Recorded data:
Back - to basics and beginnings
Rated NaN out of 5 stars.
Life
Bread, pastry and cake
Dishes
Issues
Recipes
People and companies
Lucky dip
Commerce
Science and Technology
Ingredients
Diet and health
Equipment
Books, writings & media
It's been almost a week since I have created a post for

- Exercise brief -
Write out every line of the rows above word for word, keeping the same order.

- Task solution -
Back - to basics and beginnings
Rated NaN out of 5 stars.
Life
Bread, pastry and cake
Dishes
Issues
Recipes
People and companies
Lucky dip
Commerce
Science and Technology
Ingredients
Diet and health
Equipment
Books, writings & media
It's been almost a week since I have created a post for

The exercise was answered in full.